■ EXERCISE AIM:
From the records below, count the lines holding the string "ankle". Only the number is wanted.

■ Items from a dataset:
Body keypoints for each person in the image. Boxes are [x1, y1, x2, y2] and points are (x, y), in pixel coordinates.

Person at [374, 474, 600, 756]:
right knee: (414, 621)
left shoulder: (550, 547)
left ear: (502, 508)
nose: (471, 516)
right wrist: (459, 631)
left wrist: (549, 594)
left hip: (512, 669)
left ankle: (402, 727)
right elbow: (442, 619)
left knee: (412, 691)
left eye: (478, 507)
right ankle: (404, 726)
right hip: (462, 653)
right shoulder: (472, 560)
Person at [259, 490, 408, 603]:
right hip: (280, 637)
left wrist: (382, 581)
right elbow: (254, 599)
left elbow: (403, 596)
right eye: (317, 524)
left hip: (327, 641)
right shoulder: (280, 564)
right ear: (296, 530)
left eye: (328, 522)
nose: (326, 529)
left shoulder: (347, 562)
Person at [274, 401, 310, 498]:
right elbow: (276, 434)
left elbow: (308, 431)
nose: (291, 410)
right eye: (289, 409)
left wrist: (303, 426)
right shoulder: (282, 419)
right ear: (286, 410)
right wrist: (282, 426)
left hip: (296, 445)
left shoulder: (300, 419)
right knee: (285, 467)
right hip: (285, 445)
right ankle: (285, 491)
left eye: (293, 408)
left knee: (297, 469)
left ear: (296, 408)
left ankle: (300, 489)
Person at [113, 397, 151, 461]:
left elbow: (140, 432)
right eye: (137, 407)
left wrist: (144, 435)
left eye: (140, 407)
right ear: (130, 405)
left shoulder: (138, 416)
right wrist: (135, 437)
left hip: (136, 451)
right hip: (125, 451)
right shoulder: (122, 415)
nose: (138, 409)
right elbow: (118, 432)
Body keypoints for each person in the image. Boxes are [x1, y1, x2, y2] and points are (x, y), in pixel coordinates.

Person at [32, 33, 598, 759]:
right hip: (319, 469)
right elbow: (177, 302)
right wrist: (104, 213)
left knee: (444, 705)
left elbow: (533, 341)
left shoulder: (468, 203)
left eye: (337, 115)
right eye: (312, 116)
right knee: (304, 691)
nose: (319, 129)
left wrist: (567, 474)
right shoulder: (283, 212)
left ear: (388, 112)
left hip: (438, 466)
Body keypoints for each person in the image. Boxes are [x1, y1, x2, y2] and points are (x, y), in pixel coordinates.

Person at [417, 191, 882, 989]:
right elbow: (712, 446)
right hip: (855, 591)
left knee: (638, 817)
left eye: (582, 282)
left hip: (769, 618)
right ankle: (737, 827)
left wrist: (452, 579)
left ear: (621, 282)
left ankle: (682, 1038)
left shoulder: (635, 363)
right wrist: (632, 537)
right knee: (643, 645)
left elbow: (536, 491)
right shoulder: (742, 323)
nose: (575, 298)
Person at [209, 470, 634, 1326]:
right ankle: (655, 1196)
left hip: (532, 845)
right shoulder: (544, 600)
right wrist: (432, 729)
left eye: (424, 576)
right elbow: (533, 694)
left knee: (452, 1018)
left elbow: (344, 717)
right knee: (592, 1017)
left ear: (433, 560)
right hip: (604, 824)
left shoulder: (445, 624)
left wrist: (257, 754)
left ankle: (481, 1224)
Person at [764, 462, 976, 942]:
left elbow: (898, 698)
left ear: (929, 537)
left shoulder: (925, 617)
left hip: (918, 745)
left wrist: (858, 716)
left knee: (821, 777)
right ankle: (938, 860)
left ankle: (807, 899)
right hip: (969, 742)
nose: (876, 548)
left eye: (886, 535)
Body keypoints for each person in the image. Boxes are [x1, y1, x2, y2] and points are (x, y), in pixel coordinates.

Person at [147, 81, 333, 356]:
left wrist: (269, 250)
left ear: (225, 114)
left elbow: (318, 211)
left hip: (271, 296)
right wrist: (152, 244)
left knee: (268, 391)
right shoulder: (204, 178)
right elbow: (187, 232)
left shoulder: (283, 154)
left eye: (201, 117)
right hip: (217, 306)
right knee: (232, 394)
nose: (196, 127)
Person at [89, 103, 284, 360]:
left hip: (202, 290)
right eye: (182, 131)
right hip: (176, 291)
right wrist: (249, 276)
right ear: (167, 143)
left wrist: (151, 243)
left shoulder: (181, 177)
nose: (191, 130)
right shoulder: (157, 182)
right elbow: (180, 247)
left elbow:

■ EXERCISE ANSWER:
10